Mesmo quando te diziam:
- Isso é hormonal, ou uma pré menopausa. Até, isso é normal eu ouvi!!!
Dassssss, a gente ouve com cada coisa! Como se deitar sangue do mamilo fosse normal, normal para quem?
Não me sinto revoltada, até porque perante isto, as pessoas que sabem, acham que precisam ter algum tipo de resposta, ou dizer alguma coisa. Tipo, quando morre alguém, a pessoa sabe lá o que vai dizer... Mas para dizerem este tipo de coisa mais vale estarem caladas, apenas um abraço e estou aqui para o que for preciso, basta! De preferencia, não digam nada nem divinatório, nem médico porque senão forem da especialidade, não vão ter dados cientificos para partilhar com quem está doente.
Agora segue-se uma mastectomia total da mama direita e rezar muito para passar ao lado da quimioterapia.
E não, não quero que me perguntem - Estás bem? - Ou - O que é que tens? - Porque não estou bem e tenho cancro. Falem-me do tempo ou façam me rir com parvoices, tratem-me como normalmente me tratariam. E se não falavam comigo antes, também não o façam agora, vai soar a hipócrisia, e eu só tenho cancro não fiquei nem santa, nem burra!!!

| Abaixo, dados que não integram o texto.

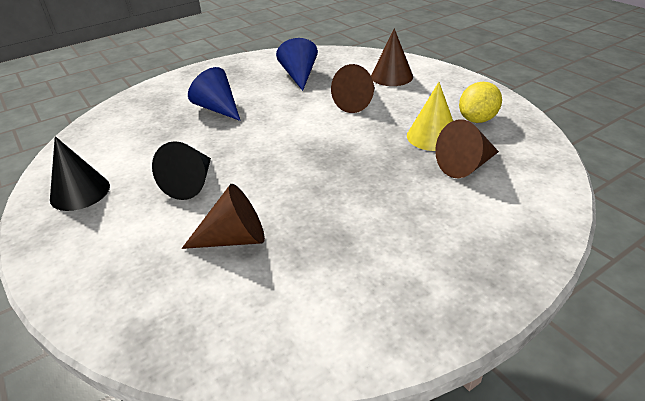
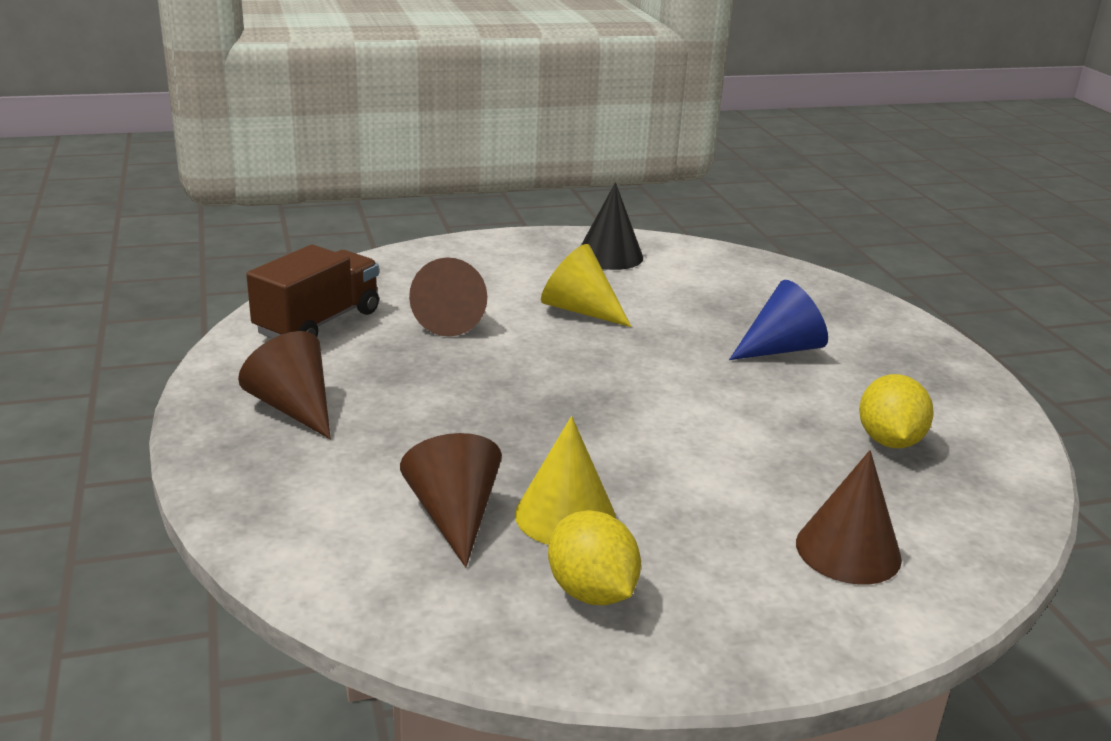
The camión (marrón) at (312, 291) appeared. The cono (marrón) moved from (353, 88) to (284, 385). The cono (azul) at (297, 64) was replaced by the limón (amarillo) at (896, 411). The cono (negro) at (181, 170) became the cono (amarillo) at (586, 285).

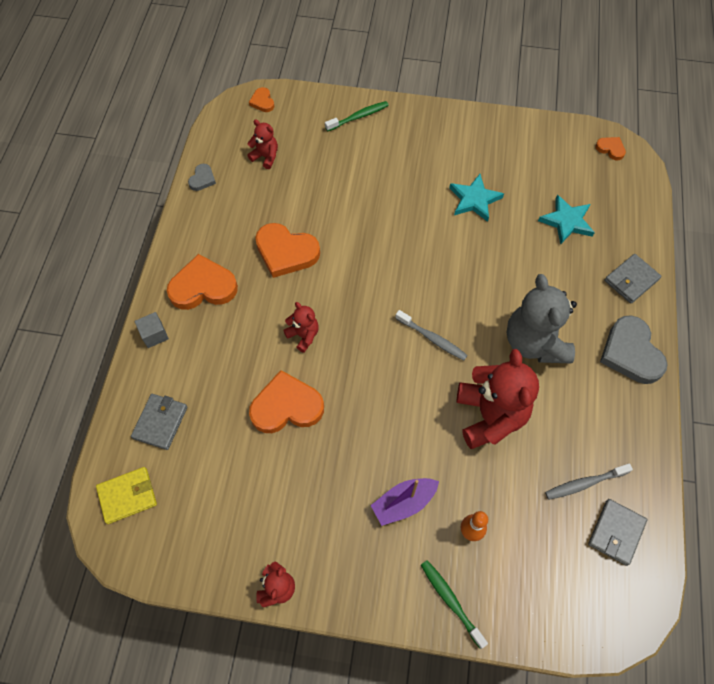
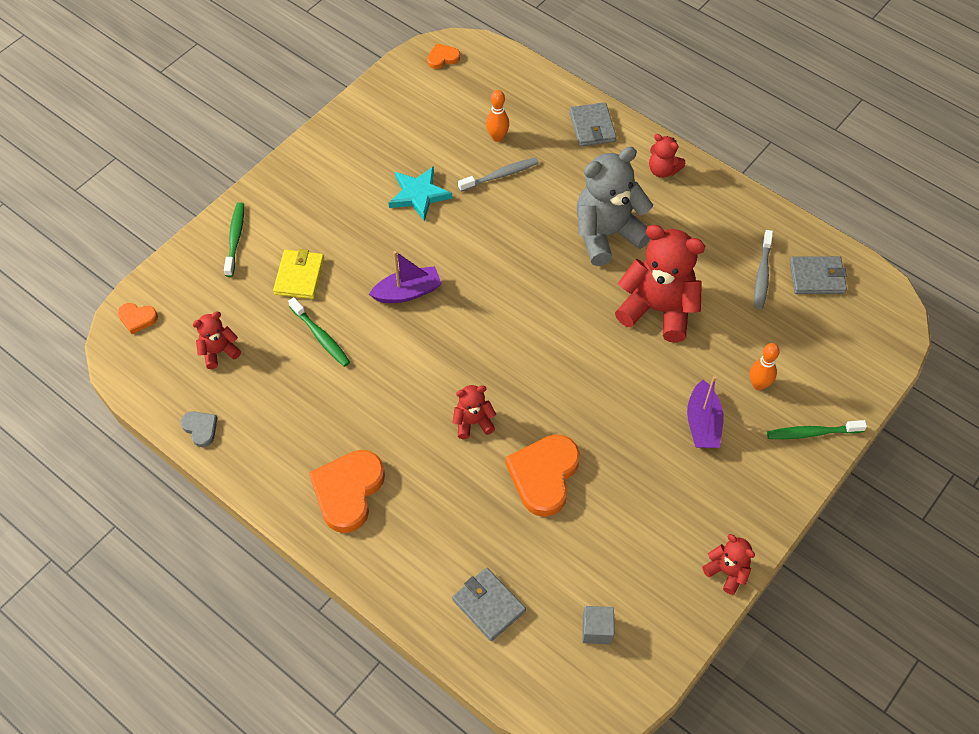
The corazón (naranja) at (287, 250) disappeared. The cepillo de dientes (verde) at (319, 332) appeared. The barco (morado) at (405, 277) appeared. The cartera (amarillo) moved from (126, 495) to (298, 274). The cubo (gris) moved from (151, 330) to (598, 625). The cepillo de dientes (gris) moved from (431, 335) to (498, 175). The estrella (turquesa) at (566, 219) was replaced by the bolo (naranja) at (497, 116). The corazón (gris) at (633, 349) was replaced by the osito (rojo) at (667, 156). The osito (gris) at (542, 318) turned 135 degrees clockwise. The cartera (gris) at (617, 532) turned 60 degrees counterclockwise.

Eu já estive desse lado, muitas mais vezes do que eu gostaria, e sei que nunca por nunca se deve roubar a esperança de ninguém. Sei que muitas vezes o que a pessoa precisa é purgar, deitar cá para fora o lixo, e muitas vezes é só isto que é necessário, alguém para ouvir, sem dizer nada, sem tentar encontrar respostas, ou dizer AQUELA frase especial. A maioria só precisa de alguém que as ouça! Alguém para lhes dar a mão! Sei que quem está do lado de fora tenta aconselhar ou dar bitaites, muitas das vezes só para não estar calada, e eu fiz isto vezes de mais. Agora deste lado, apesar de entender que quem o faz, não o faz por mal, fá-lo vezes demais! Nós damos bitaites da vida das pessoas, como se tivessemos esse direito gratuitamente, como se vivessemos as suas vidas e como se soubessemos mais dela do que elas próprias, e eu também fiz isso demasiadas vezes.

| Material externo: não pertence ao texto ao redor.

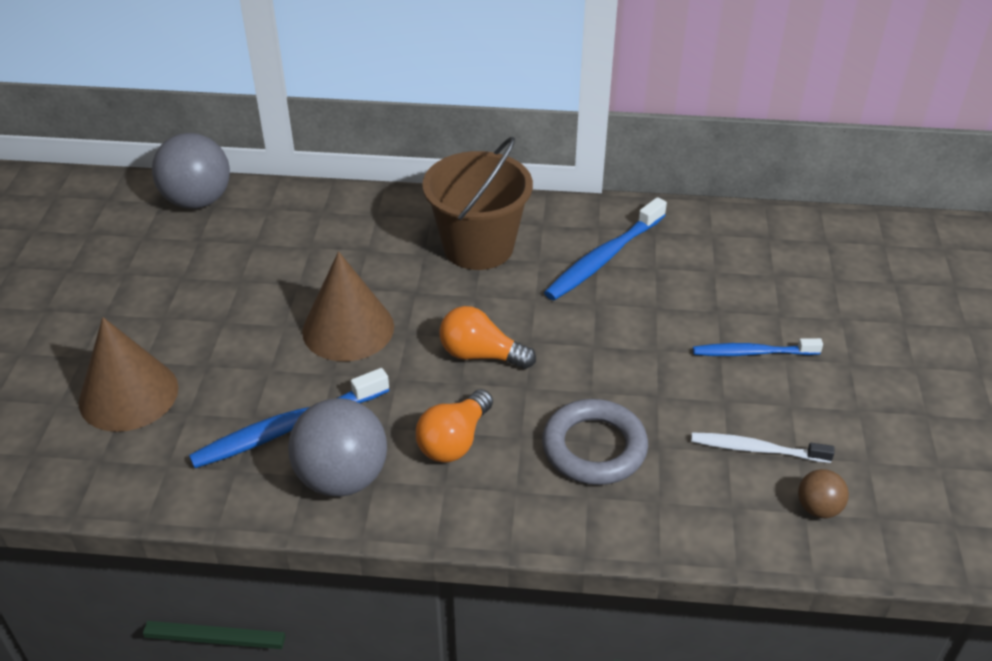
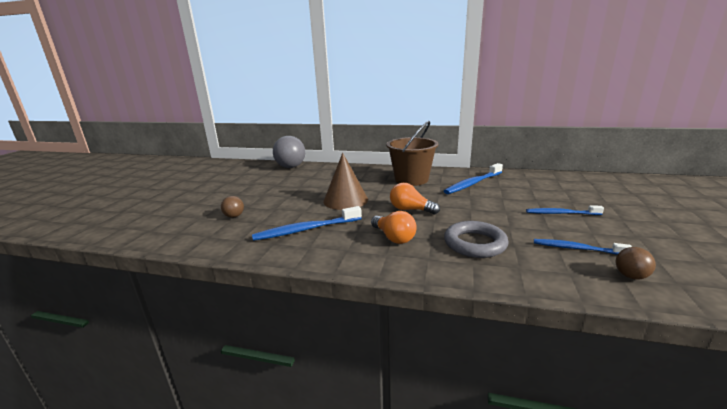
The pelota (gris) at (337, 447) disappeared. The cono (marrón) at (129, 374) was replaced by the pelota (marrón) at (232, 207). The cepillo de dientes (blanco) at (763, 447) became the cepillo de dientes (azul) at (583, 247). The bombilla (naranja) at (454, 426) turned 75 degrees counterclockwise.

Agora com essa consciência eu digo que CHEGA! Ninguém vive a minha vida, ninguém sente a minha dor, ninguém sente o que eu sinto, ninguém vê o que eu vejo. E eu não vivo a vida de outras pessoas, eu não posso saber o que sentem, porque eu não sou elas, mas posso estar lá para ouvir e para dar a mão quando for preciso.
Milhares de coisas a tentar florescer, casa nova, trabalho novo, novas perspetivas, novas oportunidades e fica tudo em suspenso. 44 anos e com tantas oportunidades e tudo literalmente em suspenso. Penso amanhã o que vou fazer? O que posso almejar? O que vai vir? Nada, a agenda no dia a seguir não tem nada.
Tudo, parece que está tudo nitidamente sentado à espera que saia o diagnóstico oficial, para que tudo deixe de estar em stand by.
Penso, poderia fazer isto ou aquilo, mas parece que nem a vontade responde.
Estou à espera que tudo aconteça, que a informação apareça, para perceber com que agulhas me coso e que deixe de estar dependurada, com a vida em suspenso.
Muitos dias D se avizinham, hoje foi dia de massacre, os exames tão esperados chegaram, após horas infinitas de espera,o maridão bem disposto, algumas horas de fome e sede. Eis que é o momento da ressonância, de barriga para baixo uns auscultadores para abafar o barulho ensurcedor, parece que estava dentro de uma obra com batidas loucas, numa das mãos segurei uma borracha para o caso de não estar bem poder avisar quem se encontra no exterior.
25 minutos tão compridos!
- Dependendo do que se encontrar neste exame logo vemos o que se faz.
À boca pequena se falava no gabinete. Eis que a Sra Dra sai e diz que vou ter que fazer o resto, o resto, e tudo hoje! O resto, Biópsia, ecografia, mamografia. Nesta ultima eu juro arrancaram-me as ditas, minhas ricas maminhas! Deus eu achei que ela ia ficar com elas nas mãos! Mas não, não tinha terminado. Biópsia uma agulha gigante que te arranca bocados de carne de dentro da mama, achei que não ia conseguir. Picada umas sete vezes, deixei de contar.
- O que vale é que são umas medicas queridas, porque se fossem daquelas ranhosas ninguém aguentava isto.
Falamos dos filhos para aliviar o clima, para depois fazer a pergunta:
- Então Dra, depois de milhares de exames, diga-me, estou em ansias desde Julho estamos em Outubro, a minha mãe passou por isto, por favor!
- Está tudo numa fase muito inicial, ainda falta o resultado deste exame que estamos a fazer.